Italy is predominantly Roman Catholic and has historically strong ties with the Vatican, not least because of the presence of the Papal State within Italian territory. It is undeniable that Catholicism has exercised a strong influence on Italian culture and values. In particular, the Lateran Pacts conceded a great deal of control to the Church, especially in relation to education. The Christian Democrat party, which governed Italy for four decades after World War II, did much to consolidate the interests and values of the Catholic Church by translating them into policies.

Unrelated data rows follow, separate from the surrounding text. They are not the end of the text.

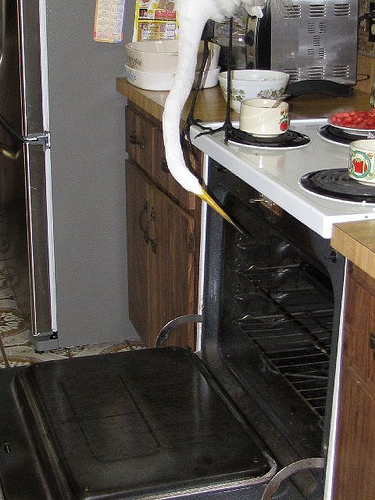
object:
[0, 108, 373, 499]
oven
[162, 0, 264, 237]
bird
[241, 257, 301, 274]
racks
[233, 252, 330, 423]
grate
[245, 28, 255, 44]
knobs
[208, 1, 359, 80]
toaster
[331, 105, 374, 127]
red food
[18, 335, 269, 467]
window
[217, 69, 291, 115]
bowl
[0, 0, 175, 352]
refrigerator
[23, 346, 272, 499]
door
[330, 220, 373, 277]
countertop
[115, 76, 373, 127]
countertop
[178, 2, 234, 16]
feather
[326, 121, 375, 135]
plate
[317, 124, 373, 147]
burner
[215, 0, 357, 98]
oven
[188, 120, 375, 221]
counter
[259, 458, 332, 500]
hinge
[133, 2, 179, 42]
stickers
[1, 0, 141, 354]
fridge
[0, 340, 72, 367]
tile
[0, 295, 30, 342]
tile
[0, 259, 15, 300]
tile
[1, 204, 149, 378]
floor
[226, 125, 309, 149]
burner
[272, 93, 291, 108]
utensil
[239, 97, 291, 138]
bowl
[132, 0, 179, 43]
yellow papers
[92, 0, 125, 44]
yellow papers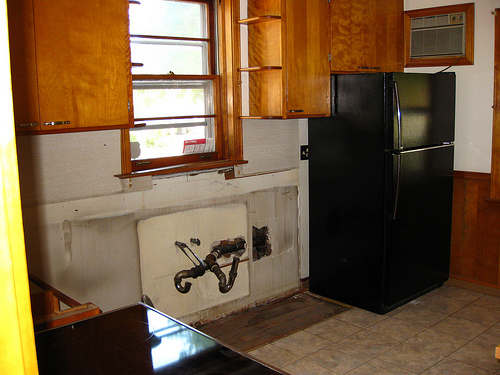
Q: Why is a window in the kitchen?
A: To let light in.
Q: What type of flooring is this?
A: It is tile.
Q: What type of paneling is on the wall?
A: The type is wood paneling.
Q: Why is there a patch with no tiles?
A: Use to be a sink.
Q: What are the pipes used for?
A: The pipes are used for a sink.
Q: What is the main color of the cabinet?
A: Brown.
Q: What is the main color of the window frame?
A: Brown.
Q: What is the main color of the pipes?
A: Gray.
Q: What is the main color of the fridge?
A: Black.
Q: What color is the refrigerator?
A: Black.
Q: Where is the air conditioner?
A: Above the refrigerator.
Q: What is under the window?
A: Pipes.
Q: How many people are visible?
A: Zero.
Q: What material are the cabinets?
A: Wood.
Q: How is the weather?
A: Sunny.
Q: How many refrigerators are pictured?
A: 1.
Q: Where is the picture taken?
A: Kitchen.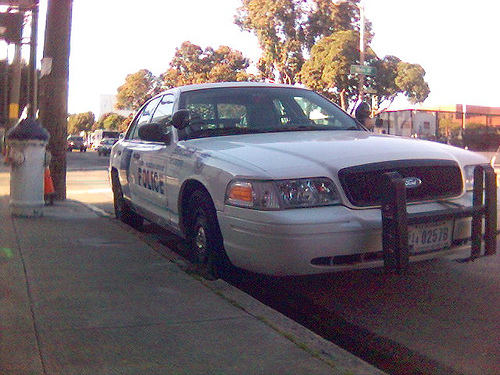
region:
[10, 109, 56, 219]
a blue and white fire hydrant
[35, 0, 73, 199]
a tall brown pole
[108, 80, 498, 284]
a white police car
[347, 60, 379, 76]
a green and white street sign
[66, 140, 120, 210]
part of a road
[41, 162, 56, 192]
a small orange cone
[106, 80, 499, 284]
There is a white police car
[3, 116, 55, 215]
there is a white and blue fire hydrant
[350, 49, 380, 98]
there is a street sign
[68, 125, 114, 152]
there are cars driving behind the police car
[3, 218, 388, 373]
there is a cement sidewalk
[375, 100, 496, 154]
there is a large white building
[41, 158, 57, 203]
there is an orange pylon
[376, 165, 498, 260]
the police car has a batting ram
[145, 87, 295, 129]
there is a caged enclosure in the back of the police car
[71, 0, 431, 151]
there are tall trees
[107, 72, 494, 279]
white police car parked on street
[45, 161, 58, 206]
orange cone on the sidewalk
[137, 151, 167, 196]
lettering on the police car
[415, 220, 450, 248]
license plate on front of police car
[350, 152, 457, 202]
front grill on police car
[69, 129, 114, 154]
cars driving down the road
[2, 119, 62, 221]
fire hydrant on the sidewalk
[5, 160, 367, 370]
sidewalk beside police car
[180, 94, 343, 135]
windshield of police car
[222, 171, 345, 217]
a headlight on a cop car.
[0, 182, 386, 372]
a sidewalk near a police car.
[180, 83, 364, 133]
the windshield on a car.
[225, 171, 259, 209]
right blinker on a cop car.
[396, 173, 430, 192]
a small ford emblem.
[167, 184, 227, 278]
Right front tire of a cop car.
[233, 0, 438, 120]
A tall leafy green tree.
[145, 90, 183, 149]
Passenger side window of a cop car.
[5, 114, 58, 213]
A trash can on a sidewalk.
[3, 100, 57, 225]
a white fire hydrant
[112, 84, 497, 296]
a police car by a curbside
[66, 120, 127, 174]
cars driving down a road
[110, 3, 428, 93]
tree tops on a sunny day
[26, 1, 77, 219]
a phone pole by a street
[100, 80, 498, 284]
a white police car with no lights on the top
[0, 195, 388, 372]
a sidewalk by a street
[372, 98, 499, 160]
a fence surrounding a court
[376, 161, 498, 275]
a cage in front of a car grill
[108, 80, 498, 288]
white car parked by the curb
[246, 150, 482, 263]
front of the white car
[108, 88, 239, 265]
white car's right side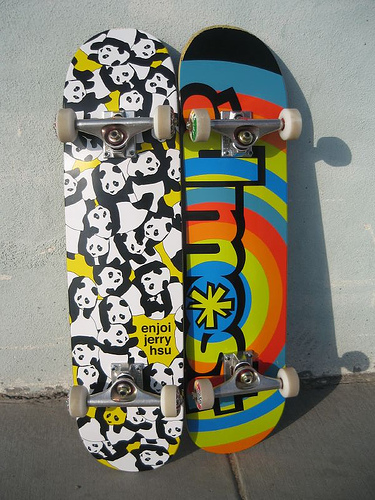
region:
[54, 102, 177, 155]
two wheels on wheel holder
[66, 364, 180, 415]
two wheels on wheel holder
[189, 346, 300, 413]
two wheels on wheel holder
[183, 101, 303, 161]
two wheels on wheel holder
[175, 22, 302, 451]
rainbow colored skateboard plate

The social philosophy of Italian Catholicism placed the family at the center of society and defined the attributes and roles of men and women in relation to the harmonious functioning of the family. Christian Democrat governments embraced this philosophy with varying degrees of conviction, promoting familial roles and values through specific institutional arrangements and policies. However, the capacity of the Italian Catholic Church to have a direct influence on public opinion has waned. An indication of this is the general decline in church attendance. According to Nanetti (1988, p. 66), 80% of women and 57% of men claimed that they attended church almost every Sunday in the mid-1950s. By 1985, the figure had dropped to 19% of men and 38% of women. Other indicators of the limits to church influence and the changing attitudes of the Italian public is the overwhelming approval given by the public in the referendum on the divorce law.2

In Naples there was an apparent contradiction between the declared religiosity of people and their equally open distrust of representatives of the Church. Few men attended mass and even many women only attended erratically. Men were quite openly skeptical about the benefits of churchgoing, but women were more concerned about their poor track record. Lack of time was a factor in this and many preferred to fit in their worship around their tasks. For example, they might visit a church briefly while out doing the shopping. Or they might limit themselves to worshipping in private, in their own homes. In fact, it was quite usual for homes in the old city to have small altars where sacred figures were displayed.

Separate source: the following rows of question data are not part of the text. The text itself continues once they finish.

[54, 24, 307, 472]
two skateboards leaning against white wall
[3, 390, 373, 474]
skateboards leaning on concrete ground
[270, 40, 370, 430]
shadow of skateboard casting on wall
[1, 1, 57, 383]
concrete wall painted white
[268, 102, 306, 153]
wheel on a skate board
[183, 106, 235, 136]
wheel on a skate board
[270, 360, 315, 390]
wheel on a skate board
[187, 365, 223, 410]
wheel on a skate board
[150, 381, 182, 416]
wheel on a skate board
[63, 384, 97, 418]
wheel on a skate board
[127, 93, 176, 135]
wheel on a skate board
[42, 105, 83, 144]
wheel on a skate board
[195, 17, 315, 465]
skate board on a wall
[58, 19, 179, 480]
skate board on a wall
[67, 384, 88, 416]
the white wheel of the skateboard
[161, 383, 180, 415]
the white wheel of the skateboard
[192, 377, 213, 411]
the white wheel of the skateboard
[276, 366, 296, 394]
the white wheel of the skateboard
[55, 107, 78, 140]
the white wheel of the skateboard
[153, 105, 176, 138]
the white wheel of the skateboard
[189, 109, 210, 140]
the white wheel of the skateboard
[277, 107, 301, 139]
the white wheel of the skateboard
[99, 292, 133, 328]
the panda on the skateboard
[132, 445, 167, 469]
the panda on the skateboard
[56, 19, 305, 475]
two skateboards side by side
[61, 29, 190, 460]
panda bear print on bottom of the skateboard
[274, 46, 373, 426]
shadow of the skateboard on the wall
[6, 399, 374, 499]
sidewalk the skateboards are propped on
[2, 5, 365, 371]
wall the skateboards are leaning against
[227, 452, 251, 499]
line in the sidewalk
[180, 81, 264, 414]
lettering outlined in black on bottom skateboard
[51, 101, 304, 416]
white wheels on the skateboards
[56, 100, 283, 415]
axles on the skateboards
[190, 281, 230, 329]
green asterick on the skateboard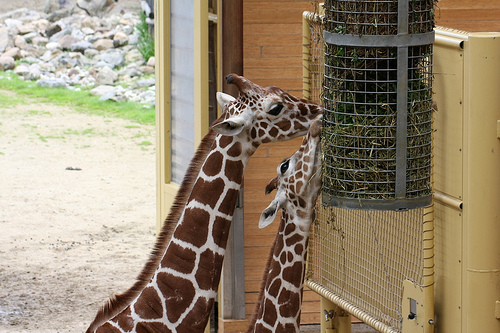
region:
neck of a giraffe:
[171, 210, 218, 286]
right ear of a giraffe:
[201, 113, 248, 144]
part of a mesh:
[331, 250, 383, 292]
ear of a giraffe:
[260, 205, 281, 228]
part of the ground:
[43, 205, 100, 267]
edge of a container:
[452, 96, 472, 154]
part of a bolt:
[317, 296, 333, 331]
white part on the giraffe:
[281, 282, 293, 294]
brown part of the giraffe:
[162, 284, 189, 314]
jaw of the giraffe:
[298, 157, 316, 208]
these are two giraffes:
[106, 76, 314, 331]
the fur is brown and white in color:
[180, 215, 223, 258]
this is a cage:
[324, 7, 421, 202]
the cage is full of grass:
[323, 0, 430, 202]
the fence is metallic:
[343, 31, 435, 46]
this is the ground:
[28, 168, 85, 322]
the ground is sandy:
[17, 155, 65, 237]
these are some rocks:
[33, 16, 123, 62]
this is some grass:
[62, 88, 87, 101]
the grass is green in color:
[124, 102, 136, 116]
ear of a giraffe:
[211, 105, 243, 149]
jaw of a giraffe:
[306, 162, 315, 197]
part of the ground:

The devotion of the inhabitants of the poorer areas of the city is evident in the care bestowed on the shrines that dot the streets and alleys. It was usually women who took it upon themselves to ensure that the shrines were clean, the flowers were fresh, and bills were paid so that the lights would always illuminate the images they encircled. Many shrines are dedicated to various manifestations of the Madonna, reflecting the importance of the

Catholic cult of the Virgin Mary. The Virgin Mary was an extremely appropriate icon for the poor women of the city, and many said that they found inspiration in the compassion and devotion of the Virgin as mother of Christ. Women who were outworkers and largely confined to their homes were prepared to spend part of their meager earnings to support the shrines, finding solace and inspiration in the presence of their Madonnas. The Madonna, they felt, watched over them and their families.